El valor de la sexualidad fue un “invento” moderno, señaló Foucault. En las últimas décadas, la narrativa de los sexos y géneros parece permanentemente desestabilizada: primero por movimientos y grupos que llevan a esa dislocación, luego por descubrimientos científicos que cristalizan esas nuevas superficies de pensamiento. Sibila lo historiza con precisión: “Alrededor de las prácticas sexuales concretas se edificó una verdad capital sobre los sujetos: una verdad supuestamente ‘interior’, cobijada en lo más profundo de cada individuo, que pasó a significar algo fundamental sobre lo que cada uno era”. Así, la enigmática sexualidad interiorizada, objeto primordial del psicoanálisis, se convirtió en el núcleo de la identidad de cada sujeto. Su medicalización desvió el foco del acto (sexual) para posarlo sobre el ser (sexuado). En estos inicios del siglo XXI, el mundo occidental atraviesa serias transformaciones que afectan los modos en que los individuos configuran sus experiencias subjetivas, y estos cambios pueden llegar a afectar la misma definición de “ser humano”. Hoy el homo privatus se disuelve al proyectar su intimidad en la visibilidad de las pantallas, por ejemplo, y las subjetividades introdirigidas –orientadas hacia “dentro” de sí mismas– se extinguen para ceder el paso a las nuevas configuraciones alterodirigidas –orientadas hacia la mirada ajena–, para las cuales el aspecto corporal y las apariencias en general adquieren más peso y valor que las viejas esencias interiorizadas.
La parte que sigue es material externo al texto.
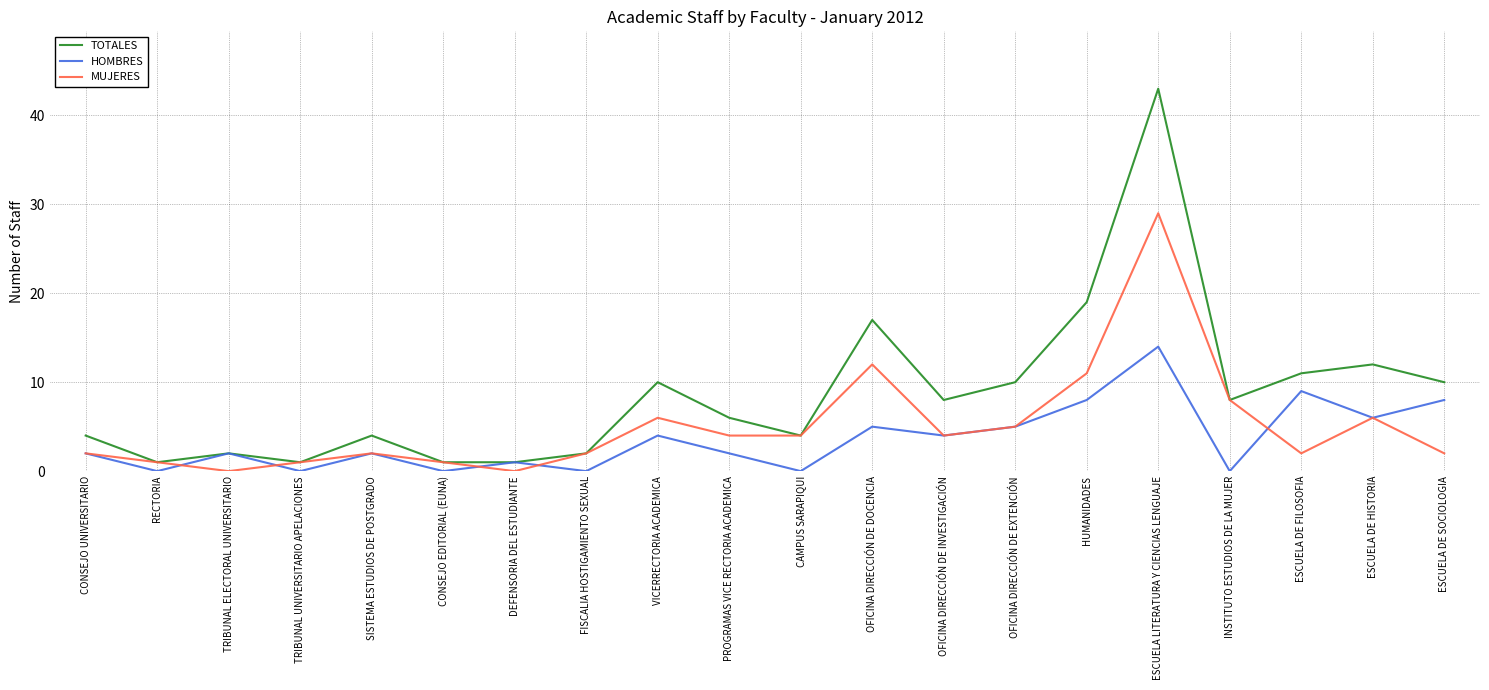

Rank the series by their average value, from lowest to highest.

HOMBRES, MUJERES, TOTALES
En este contexto tan presente, se debilita incluso la creencia en el papel crucial o, inclusive, en la misma existencia de aquella interioridad individual, antes tan viva y palpitante, condenada a las tiranías (y a los deleites) de estar siempre atravesada por los misterios de una sexualidad excesivamente significante. Así, en esta encrucijada que hoy vivimos, se abre el horizonte hacia nuevas modalidades de subjetivación, aún difíciles de aprehender y formular, pero ya evidentes en sus primeras manifestaciones. Lo decisivo es que en estos territorios de disputa se ven las huellas de grupos y movimientos por generar nuevas formas de relaciones, e incluso parentescos, que sacuden las clasificaciones y obligan a profundas reconceptualizaciones.